07 November 2004

The Met ain't so pretty either:

The new metropolitan Police campaign that uses the images of drug-dependent women to highlight the dangers of drug use is grotesque.

The images themselves are disturbing and distressing, but they are not new. They have been circulating on the internet, and the Nimby-wesbsite "Crack Cocaine in Camden" has had a link to the images for a couple of years.

Pictures of three women are used; Roseanne Holland, Melissa Collara and Penny Wood. Holland is believed to be dead, Collara was not contactable and Wood is in treatment.

So the Met are exploiting the images of three tragic women. Depersonalised and exposed to the shocked looks of public they disintegrate before our eyes. UK arrest pictures could not have been used as it would breach confideniality. But the Met have no such qualms about scooping images off the net and using them. They are exploitative, breach decency and ultimately they are ineffective.

The images are as much a condemnation of the US war on drugs, and the failure of the US penal and treatment system as they are of the drugs themselves. Collara was arrested 18 times in three years. Where were the interventions, the opportuities to engage with both harm reduction and with treatment. Holland was arrested at least five times in eight years.

Collara had (according to the Daily Mirror) been sexually abused and had lost her mother at an early age. She was engaged in drug use and prostitution. But despite repeated arrests, the help she so badly needed was clearly slow in coming. Ultimately it was not that the "system" got it right for her but one police officer who viewed her as a person needing help rather than a criminal.

Recorded data:
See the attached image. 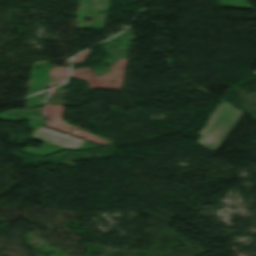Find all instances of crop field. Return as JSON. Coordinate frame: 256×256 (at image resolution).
Segmentation results:
<instances>
[{
    "instance_id": "crop-field-1",
    "label": "crop field",
    "mask_w": 256,
    "mask_h": 256,
    "mask_svg": "<svg viewBox=\"0 0 256 256\" xmlns=\"http://www.w3.org/2000/svg\"><path fill=\"white\" fill-rule=\"evenodd\" d=\"M30 112H33V114H30ZM6 118H11L12 120L27 119L29 127L34 129L31 134L32 139L44 142L40 148L27 147L22 152L45 156L62 149L79 150L102 147L42 127L44 122L38 108L28 111L12 110L0 114V119Z\"/></svg>"
},
{
    "instance_id": "crop-field-2",
    "label": "crop field",
    "mask_w": 256,
    "mask_h": 256,
    "mask_svg": "<svg viewBox=\"0 0 256 256\" xmlns=\"http://www.w3.org/2000/svg\"><path fill=\"white\" fill-rule=\"evenodd\" d=\"M242 115L240 110L232 108L230 104H220L200 131L201 138L197 143L211 151L220 148Z\"/></svg>"
},
{
    "instance_id": "crop-field-3",
    "label": "crop field",
    "mask_w": 256,
    "mask_h": 256,
    "mask_svg": "<svg viewBox=\"0 0 256 256\" xmlns=\"http://www.w3.org/2000/svg\"><path fill=\"white\" fill-rule=\"evenodd\" d=\"M221 6L232 7L230 0H219ZM235 8L251 9L248 0H232Z\"/></svg>"
}]
</instances>
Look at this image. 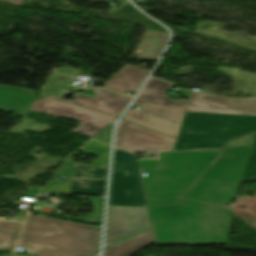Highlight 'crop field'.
Returning <instances> with one entry per match:
<instances>
[{"instance_id":"obj_1","label":"crop field","mask_w":256,"mask_h":256,"mask_svg":"<svg viewBox=\"0 0 256 256\" xmlns=\"http://www.w3.org/2000/svg\"><path fill=\"white\" fill-rule=\"evenodd\" d=\"M157 244H223L232 210L180 200L174 206L150 207Z\"/></svg>"},{"instance_id":"obj_2","label":"crop field","mask_w":256,"mask_h":256,"mask_svg":"<svg viewBox=\"0 0 256 256\" xmlns=\"http://www.w3.org/2000/svg\"><path fill=\"white\" fill-rule=\"evenodd\" d=\"M100 228L28 216L19 246L33 256H85L98 251Z\"/></svg>"},{"instance_id":"obj_3","label":"crop field","mask_w":256,"mask_h":256,"mask_svg":"<svg viewBox=\"0 0 256 256\" xmlns=\"http://www.w3.org/2000/svg\"><path fill=\"white\" fill-rule=\"evenodd\" d=\"M221 150L160 154V170H143L147 198L181 197Z\"/></svg>"},{"instance_id":"obj_4","label":"crop field","mask_w":256,"mask_h":256,"mask_svg":"<svg viewBox=\"0 0 256 256\" xmlns=\"http://www.w3.org/2000/svg\"><path fill=\"white\" fill-rule=\"evenodd\" d=\"M175 150L223 147L230 139L256 132V116L185 114Z\"/></svg>"},{"instance_id":"obj_5","label":"crop field","mask_w":256,"mask_h":256,"mask_svg":"<svg viewBox=\"0 0 256 256\" xmlns=\"http://www.w3.org/2000/svg\"><path fill=\"white\" fill-rule=\"evenodd\" d=\"M173 85L150 78L138 99L193 112L256 115V99H229L211 94L193 92L190 101L177 103L165 96Z\"/></svg>"},{"instance_id":"obj_6","label":"crop field","mask_w":256,"mask_h":256,"mask_svg":"<svg viewBox=\"0 0 256 256\" xmlns=\"http://www.w3.org/2000/svg\"><path fill=\"white\" fill-rule=\"evenodd\" d=\"M108 146L92 141L80 151L99 158L90 166L68 162L71 179L62 181L56 177L44 192L104 196L108 171Z\"/></svg>"},{"instance_id":"obj_7","label":"crop field","mask_w":256,"mask_h":256,"mask_svg":"<svg viewBox=\"0 0 256 256\" xmlns=\"http://www.w3.org/2000/svg\"><path fill=\"white\" fill-rule=\"evenodd\" d=\"M110 206L146 207L137 157L117 148Z\"/></svg>"},{"instance_id":"obj_8","label":"crop field","mask_w":256,"mask_h":256,"mask_svg":"<svg viewBox=\"0 0 256 256\" xmlns=\"http://www.w3.org/2000/svg\"><path fill=\"white\" fill-rule=\"evenodd\" d=\"M32 110L55 117H66L81 121L72 132L92 138L117 117L101 114L50 98L37 100Z\"/></svg>"},{"instance_id":"obj_9","label":"crop field","mask_w":256,"mask_h":256,"mask_svg":"<svg viewBox=\"0 0 256 256\" xmlns=\"http://www.w3.org/2000/svg\"><path fill=\"white\" fill-rule=\"evenodd\" d=\"M135 104L141 105L139 110L129 109L125 120L142 125L144 127L177 137L184 111L156 105L142 100H135Z\"/></svg>"},{"instance_id":"obj_10","label":"crop field","mask_w":256,"mask_h":256,"mask_svg":"<svg viewBox=\"0 0 256 256\" xmlns=\"http://www.w3.org/2000/svg\"><path fill=\"white\" fill-rule=\"evenodd\" d=\"M151 228L146 208L109 207L106 246Z\"/></svg>"},{"instance_id":"obj_11","label":"crop field","mask_w":256,"mask_h":256,"mask_svg":"<svg viewBox=\"0 0 256 256\" xmlns=\"http://www.w3.org/2000/svg\"><path fill=\"white\" fill-rule=\"evenodd\" d=\"M174 140L122 120L115 146L134 153L172 151Z\"/></svg>"},{"instance_id":"obj_12","label":"crop field","mask_w":256,"mask_h":256,"mask_svg":"<svg viewBox=\"0 0 256 256\" xmlns=\"http://www.w3.org/2000/svg\"><path fill=\"white\" fill-rule=\"evenodd\" d=\"M250 148H224L220 157L201 178L232 186H239Z\"/></svg>"},{"instance_id":"obj_13","label":"crop field","mask_w":256,"mask_h":256,"mask_svg":"<svg viewBox=\"0 0 256 256\" xmlns=\"http://www.w3.org/2000/svg\"><path fill=\"white\" fill-rule=\"evenodd\" d=\"M94 91L97 95L95 98L76 93L74 94L76 99L73 102L54 96L50 98L113 116L120 115L131 100V97L116 94L104 89H94Z\"/></svg>"},{"instance_id":"obj_14","label":"crop field","mask_w":256,"mask_h":256,"mask_svg":"<svg viewBox=\"0 0 256 256\" xmlns=\"http://www.w3.org/2000/svg\"><path fill=\"white\" fill-rule=\"evenodd\" d=\"M238 188L199 179L183 198L224 206L236 198Z\"/></svg>"},{"instance_id":"obj_15","label":"crop field","mask_w":256,"mask_h":256,"mask_svg":"<svg viewBox=\"0 0 256 256\" xmlns=\"http://www.w3.org/2000/svg\"><path fill=\"white\" fill-rule=\"evenodd\" d=\"M36 96L33 91L0 85V111L27 116Z\"/></svg>"},{"instance_id":"obj_16","label":"crop field","mask_w":256,"mask_h":256,"mask_svg":"<svg viewBox=\"0 0 256 256\" xmlns=\"http://www.w3.org/2000/svg\"><path fill=\"white\" fill-rule=\"evenodd\" d=\"M149 70L127 64L111 77L104 87L123 93L136 91L148 75Z\"/></svg>"},{"instance_id":"obj_17","label":"crop field","mask_w":256,"mask_h":256,"mask_svg":"<svg viewBox=\"0 0 256 256\" xmlns=\"http://www.w3.org/2000/svg\"><path fill=\"white\" fill-rule=\"evenodd\" d=\"M169 39L168 35L148 29L137 53L139 57L159 58Z\"/></svg>"},{"instance_id":"obj_18","label":"crop field","mask_w":256,"mask_h":256,"mask_svg":"<svg viewBox=\"0 0 256 256\" xmlns=\"http://www.w3.org/2000/svg\"><path fill=\"white\" fill-rule=\"evenodd\" d=\"M155 242L153 232L150 231L126 242L105 250L104 256H130L133 253Z\"/></svg>"},{"instance_id":"obj_19","label":"crop field","mask_w":256,"mask_h":256,"mask_svg":"<svg viewBox=\"0 0 256 256\" xmlns=\"http://www.w3.org/2000/svg\"><path fill=\"white\" fill-rule=\"evenodd\" d=\"M253 145V148L248 155L244 173L242 176L241 183L249 182L256 180V134L250 135L248 137L235 140L229 143L228 147L231 146H250ZM240 183V184H241Z\"/></svg>"},{"instance_id":"obj_20","label":"crop field","mask_w":256,"mask_h":256,"mask_svg":"<svg viewBox=\"0 0 256 256\" xmlns=\"http://www.w3.org/2000/svg\"><path fill=\"white\" fill-rule=\"evenodd\" d=\"M21 224L0 222V249L10 250L14 247Z\"/></svg>"},{"instance_id":"obj_21","label":"crop field","mask_w":256,"mask_h":256,"mask_svg":"<svg viewBox=\"0 0 256 256\" xmlns=\"http://www.w3.org/2000/svg\"><path fill=\"white\" fill-rule=\"evenodd\" d=\"M89 200L94 205V210L90 215L79 217V218H72L68 216H64L62 218L101 225L104 199L89 198Z\"/></svg>"},{"instance_id":"obj_22","label":"crop field","mask_w":256,"mask_h":256,"mask_svg":"<svg viewBox=\"0 0 256 256\" xmlns=\"http://www.w3.org/2000/svg\"><path fill=\"white\" fill-rule=\"evenodd\" d=\"M178 199L146 200L147 206L175 204Z\"/></svg>"},{"instance_id":"obj_23","label":"crop field","mask_w":256,"mask_h":256,"mask_svg":"<svg viewBox=\"0 0 256 256\" xmlns=\"http://www.w3.org/2000/svg\"><path fill=\"white\" fill-rule=\"evenodd\" d=\"M111 131H112V126H110L109 128H107L103 133H101L97 138H95V140H99L105 143H109L110 144V140H111Z\"/></svg>"},{"instance_id":"obj_24","label":"crop field","mask_w":256,"mask_h":256,"mask_svg":"<svg viewBox=\"0 0 256 256\" xmlns=\"http://www.w3.org/2000/svg\"><path fill=\"white\" fill-rule=\"evenodd\" d=\"M139 167L140 169H155L157 168L156 160H144L139 161Z\"/></svg>"},{"instance_id":"obj_25","label":"crop field","mask_w":256,"mask_h":256,"mask_svg":"<svg viewBox=\"0 0 256 256\" xmlns=\"http://www.w3.org/2000/svg\"><path fill=\"white\" fill-rule=\"evenodd\" d=\"M37 187H33L25 196L26 197H35L40 191L36 190Z\"/></svg>"},{"instance_id":"obj_26","label":"crop field","mask_w":256,"mask_h":256,"mask_svg":"<svg viewBox=\"0 0 256 256\" xmlns=\"http://www.w3.org/2000/svg\"><path fill=\"white\" fill-rule=\"evenodd\" d=\"M4 1L11 2V3L22 6V0H4Z\"/></svg>"},{"instance_id":"obj_27","label":"crop field","mask_w":256,"mask_h":256,"mask_svg":"<svg viewBox=\"0 0 256 256\" xmlns=\"http://www.w3.org/2000/svg\"><path fill=\"white\" fill-rule=\"evenodd\" d=\"M62 175H68L69 176V172H68V165H66V167L61 171Z\"/></svg>"},{"instance_id":"obj_28","label":"crop field","mask_w":256,"mask_h":256,"mask_svg":"<svg viewBox=\"0 0 256 256\" xmlns=\"http://www.w3.org/2000/svg\"><path fill=\"white\" fill-rule=\"evenodd\" d=\"M88 1H91V2H100L101 0H88Z\"/></svg>"},{"instance_id":"obj_29","label":"crop field","mask_w":256,"mask_h":256,"mask_svg":"<svg viewBox=\"0 0 256 256\" xmlns=\"http://www.w3.org/2000/svg\"><path fill=\"white\" fill-rule=\"evenodd\" d=\"M92 256H97V253H96V254H94V255H92Z\"/></svg>"}]
</instances>
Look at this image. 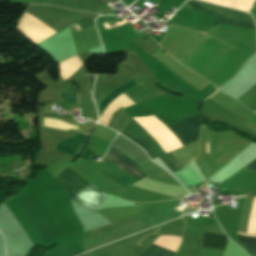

Tasks:
**a.** Reproduce the Met drug campaign post word for word, starting with "The new metropolitan" and going on through "is in treatment.".
**b.** Carry on writing the Met drug campaign post from the point at which its text ends.
The rows come from a different source than the Met drug campaign post.

Answers for the exercise:
**a.**
The new metropolitan Police campaign that uses the images of drug-dependent women to highlight the dangers of drug use is grotesque.

The images themselves are disturbing and distressing, but they are not new. They have been circulating on the internet, and the Nimby-wesbsite "Crack Cocaine in Camden" has had a link to the images for a couple of years.

Pictures of three women are used; Roseanne Holland, Melissa Collara and Penny Wood. Holland is believed to be dead, Collara was not contactable and Wood is in treatment.

**b.**
The failure of the war on drugs is manifest. The failure of the criminal justice system that failed these women is written across each face. And the failure of a policy that makes needle exchange illegal and fails to offer adequate education past "just say no" is etched across these billboards.

In the good old days of drugs education, the police used to use the gore fest "Better off dead" to scare would-be users away with footage of autopsy - again of a dead female user. Thirty years later they are using the same approach - but with new images. But where do they go next? More shocking images? More gore? As any body with any media-awareness knows, this process is ultimately self-defeating. We become inured to horror, harder to shock. We cease to care or even notice and the images cannot touch us.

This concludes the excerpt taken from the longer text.